Records for the task START

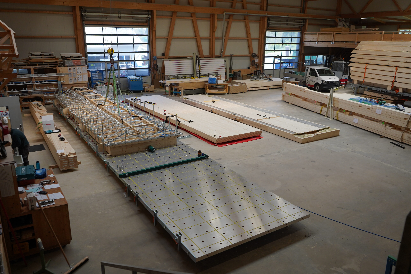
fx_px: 320
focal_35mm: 28
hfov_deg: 65.5
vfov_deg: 46.4
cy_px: 137
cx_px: 206
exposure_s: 1/400
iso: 800
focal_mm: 28
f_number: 5.6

Records for the task END

What you need to do
Nothing but the records, repeated exactly and stripped of pictures, should appear in the answer.

Written response
fx_px: 320
focal_35mm: 28
hfov_deg: 65.5
vfov_deg: 46.4
cy_px: 137
cx_px: 206
exposure_s: 1/400
iso: 800
focal_mm: 28
f_number: 5.6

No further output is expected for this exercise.